For both Replica Node Level Soft Anti-Affinity has been enabled and disabled. Also the volume can be 'Attached' or 'Detached'.

  1. User can select one or more disks or nodes for eviction. Select Eviction Requested to true on the disabled disks or nodes, Longhorn should start rebuild replicas for the volumes which have replicas on the eviction disks or nodes, and after rebuild success, the replica number on the evicted disks or nodes should be 0. E.g. When there are 3 nodes in the cluster, and with Replica Node Level Soft Anti-Affinity is set to false, disable one node, and create a volume with replica count 2. And then evict one of them, the eviction should get stuck, then set Replica Node Level Soft Anti-Affinity to true, the eviction should go through.

Negative Cases:

  1. If user selects the disks or nodes have not been disabled scheduling, Longhorn should display the error message on Dashboard immediately. Or during the eviction, the disabled disk or node can not be re-enabled again.
  2. If there is no enough disk spaces or nodes for disks or nodes eviction, Longhorn should log the error message in the Event Log. And once the disk spaces or nodes resources are good enough, the eviction should continue. Or if the user selects Eviction Requested to false, Longhorn should stop eviction and clear the evictionRequested fields for nodes, disks and volumes crd objects. E.g. When there are 3 nodes in the cluster, and the volume replica count is 3, the eviction should get stuck when the Replica Node Level Soft Anti-Affinity is false.

Integration Test Plan

For Replica Node Level Soft Anti-Affinity is enabled, create 2 replicas on the same disk or node, and then evict this disk or node, the 2 replicas should goto another disk of node.

For Replica Node Level Soft Anti-Affinity is disabled, create 1 replica on a disk, and evict this disk or node, the replica should goto the other disk of node.

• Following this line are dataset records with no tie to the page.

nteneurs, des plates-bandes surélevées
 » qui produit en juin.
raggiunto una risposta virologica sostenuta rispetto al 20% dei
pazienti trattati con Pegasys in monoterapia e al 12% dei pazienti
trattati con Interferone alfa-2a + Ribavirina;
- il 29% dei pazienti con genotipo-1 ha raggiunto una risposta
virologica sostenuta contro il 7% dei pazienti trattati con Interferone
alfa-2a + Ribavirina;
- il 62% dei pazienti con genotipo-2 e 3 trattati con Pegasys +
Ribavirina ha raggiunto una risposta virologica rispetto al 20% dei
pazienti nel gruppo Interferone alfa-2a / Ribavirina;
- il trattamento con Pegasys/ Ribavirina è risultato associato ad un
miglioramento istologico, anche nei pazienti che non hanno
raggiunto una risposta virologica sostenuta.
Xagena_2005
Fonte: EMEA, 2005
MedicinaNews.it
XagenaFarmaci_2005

For node eviction, Longhorn will process the eviction based on the disks for the node, this is like disk eviction. After eviction success, the replica number on the evicted node should be 0.

Error Indication

During the eviction, user can click the Replicas Number on the Node page, and set which replicas are left from eviction, and click the Replica Name will redirect user to the Volume page to set if there is any error for this volume. If there is any error during the rebuild, Longhorn should display the error message from UI. The error could be failed to schedule a replica due to disk space or based on schedule policy, can not find a valid disk to put the replica.

Upgrade strategy

No special upgrade strategy is necessary. Once the user upgrades to the new version of Longhorn, these new capabilities will be accessible from the longhorn-ui without any special work.